What is Recycled Timber

Timber recycling or wood recycling is the process of tailoring timber which in the past has been disposed of into usable products. In the early 1990s when issues such as deforestation and climate change became understood, people were prompted to look for a more sustainable way of living.

The timber is sourced from old buildings, bridges and wharfs, and is carefully stripped out and put aside by demolishers. The demolishers then sell the salvaged timber to merchants who then re-mill the timber by manually scanning it with a metal detector, which allows the timber to be de-nailed and then it is cut to size. Once it is re-milled and sized, the timber is then used in the manufacture of furniture.

Timber suppliers and consumers looked towards obtaining a more maintainable timber source. Using recycled timber in the furniture industry is the most environmentally friendly form of production and off-cut pieces can be chipped down into wood chips and utilised in providing power to homes and power plants, with nothing going to waste.
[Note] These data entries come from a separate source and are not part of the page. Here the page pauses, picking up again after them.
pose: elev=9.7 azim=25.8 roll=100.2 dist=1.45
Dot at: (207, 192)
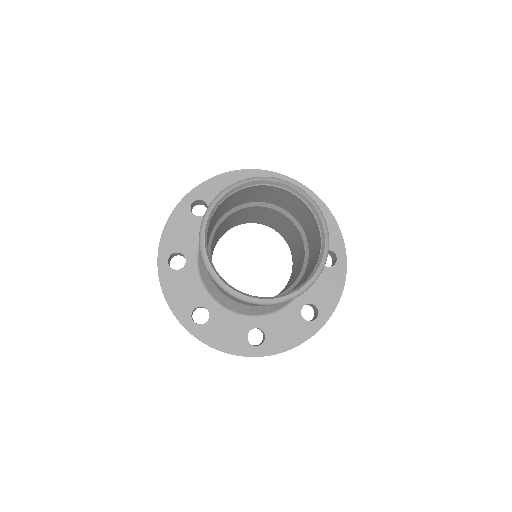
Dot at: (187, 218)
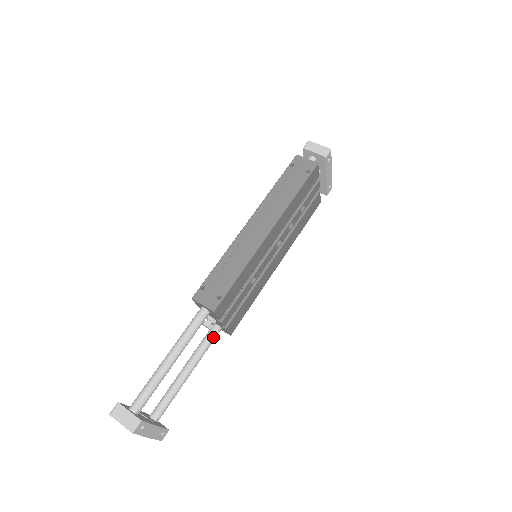
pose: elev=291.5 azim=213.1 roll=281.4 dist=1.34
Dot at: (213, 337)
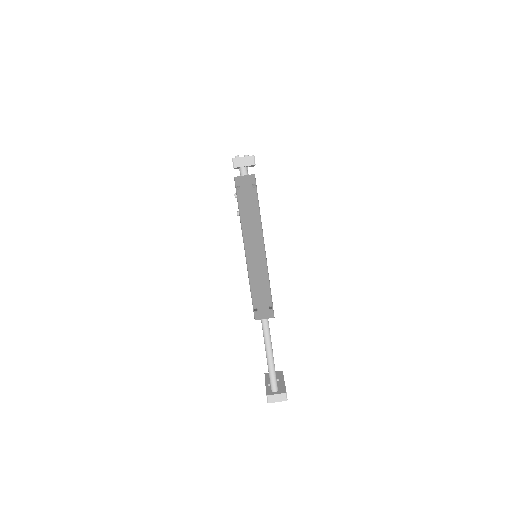
Dot at: occluded
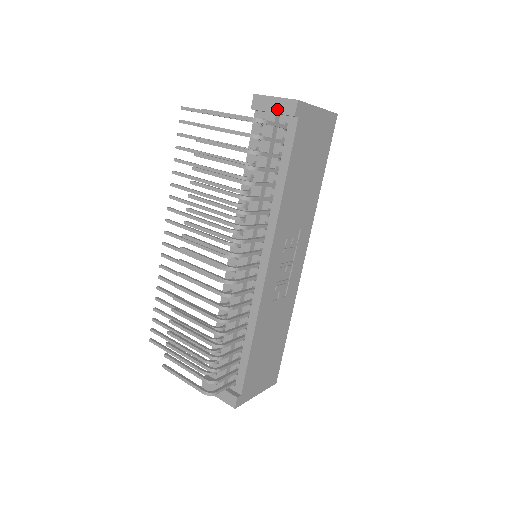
The aim of purchasing recycled wood for use in the production of furniture is to force the demand for "green timber" down and benefit the environment. Greenpeace cites on their website that recycled timber is the most preferable source of timber to be used in production. The use of recycled timber has been important in both raising industry and consumer awareness towards deforestation and promoting timber mills to adopt more environmentally friendly practices.

Recycling one ton of wood can save 18,000,000 British Thermal Units (BTUs) of energy, To heat a 2,500 to 3,500 sq ft area you would need approximately 90,000 to 100,000 BTU/hr.
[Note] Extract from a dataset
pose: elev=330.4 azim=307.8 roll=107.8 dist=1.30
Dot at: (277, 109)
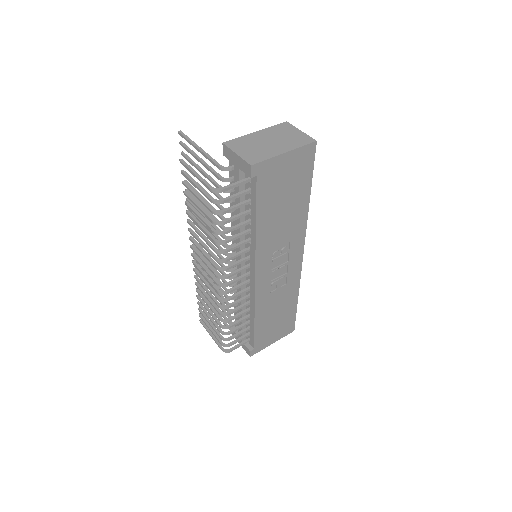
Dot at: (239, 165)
There are many environmental benefits to using recycled timbers in the production of furniture

● Sequestering Co2 - Timber forests and plantations contribute to reducing carbon emissions by drawing them from the atmosphere and producing oxygen. According to one source, a single tree can produce enough oxygen for up to four people.

● Reducing soil erosion - Timber plantations also help prevent soil erosion with the roots preventing the topsoil from washing and blowing away. Falling leaves decay and form compost which regenerates the surrounding soil.

● Sustainable forest management – These plantations are grown with the purpose of providing timber to be used in production and construction. Timbers harvested from these forests produce a high-quality product and are grown in a professional and ecologically viable way. Jobs are created in the sustainable planting and management of these plantations and produce strong and beautiful wood without destroying our natural growth forests.

● Healthier living environment – Timber produces a natural environment in our homes, producing relative humidity and breathing flexibility and does not need to be cleaned with harsh chemicals.

● Aesthetic benefits – Possessing furniture produced from old timbers brings a sense of history and bygone times into our homes; connecting the past to the present and enduring time into the future.